◆ **INSTRUCTIONS TO FOLLOW**
Return the lines of the material below exactly as they are, leaving out the pictures.

[Stored items]
-- Opening Marker --
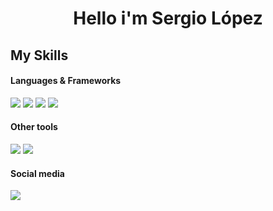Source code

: <div align="center">
<h1 align="center"> Hello i'm Sergio López</h1>
</div>

## My Skills

<h4> Languages & Frameworks </h4>
<span>
  <img src="https://img.shields.io/badge/php-%23777BB4.svg?style=for-the-badge&logo=php&logoColor=white">
  <img src="https://img.shields.io/badge/laravel-%23FF2D20.svg?style=for-the-badge&logo=laravel&logoColor=white">
  <img src="https://img.shields.io/badge/html5-%23E34F26.svg?style=for-the-badge&logo=html5&logoColor=white">
  <img src="https://img.shields.io/badge/css3-%231572B6.svg?style=for-the-badge&logo=css3&logoColor=white">
</span>
<h4> Other tools </h4>
<span>
  <img src="https://img.shields.io/badge/mysql-4479A1.svg?style=for-the-badge&logo=mysql&logoColor=white">
  <img src="https://img.shields.io/badge/github-%23121011.svg?style=for-the-badge&logo=github&logoColor=white">
</span>
<h4> Social media</h4>
<a href="https://www.linkedin.com/in/sergiolopezvilar/">
  <img src="https://img.shields.io/badge/linkedin-%230077B5.svg?style=for-the-badge&logo=linkedin&logoColor=white">
</a>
-- Closing Marker --
◆ **SOLUTION TO THIS TASK**
Source code

: <div align="center">
<h1 align="center"> Hello i'm Sergio López</h1>
</div>

## My Skills

<h4> Languages & Frameworks </h4>
<span>
  <img src="https://img.shields.io/badge/php-%23777BB4.svg?style=for-the-badge&logo=php&logoColor=white">
  <img src="https://img.shields.io/badge/laravel-%23FF2D20.svg?style=for-the-badge&logo=laravel&logoColor=white">
  <img src="https://img.shields.io/badge/html5-%23E34F26.svg?style=for-the-badge&logo=html5&logoColor=white">
  <img src="https://img.shields.io/badge/css3-%231572B6.svg?style=for-the-badge&logo=css3&logoColor=white">
</span>
<h4> Other tools </h4>
<span>
  <img src="https://img.shields.io/badge/mysql-4479A1.svg?style=for-the-badge&logo=mysql&logoColor=white">
  <img src="https://img.shields.io/badge/github-%23121011.svg?style=for-the-badge&logo=github&logoColor=white">
</span>
<h4> Social media</h4>
<a href="https://www.linkedin.com/in/sergiolopezvilar/">
  <img src="https://img.shields.io/badge/linkedin-%230077B5.svg?style=for-the-badge&logo=linkedin&logoColor=white">
</a>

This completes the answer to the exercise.